### Request
Copy out verbatim the rows below, from the line with "True or false: the" up to and including the line with "What is the largest slice in the pie chart?".

### Data to examine
_ _ _ _

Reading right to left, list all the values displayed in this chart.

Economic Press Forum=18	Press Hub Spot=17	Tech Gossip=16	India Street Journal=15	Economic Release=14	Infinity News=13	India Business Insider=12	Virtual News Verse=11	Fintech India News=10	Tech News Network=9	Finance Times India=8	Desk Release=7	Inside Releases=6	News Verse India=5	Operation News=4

_ _ _ _

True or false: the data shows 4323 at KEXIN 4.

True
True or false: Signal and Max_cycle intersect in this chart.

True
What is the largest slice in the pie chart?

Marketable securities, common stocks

_ _ _ _

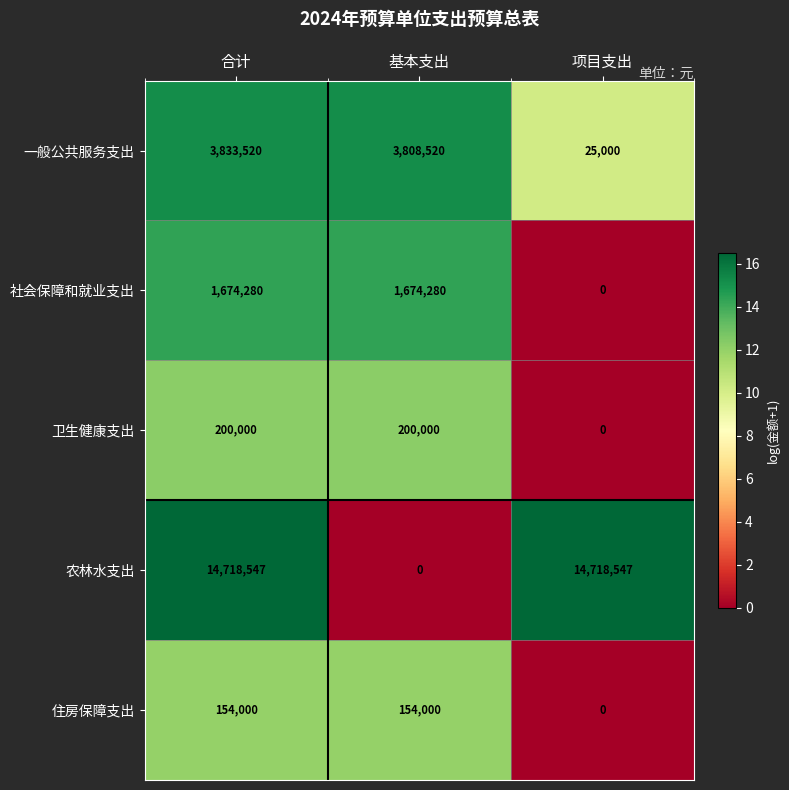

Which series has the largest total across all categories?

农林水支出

_ _ _ _

### Completed exercise
True or false: the data shows 4323 at KEXIN 4.

True
True or false: Signal and Max_cycle intersect in this chart.

True
What is the largest slice in the pie chart?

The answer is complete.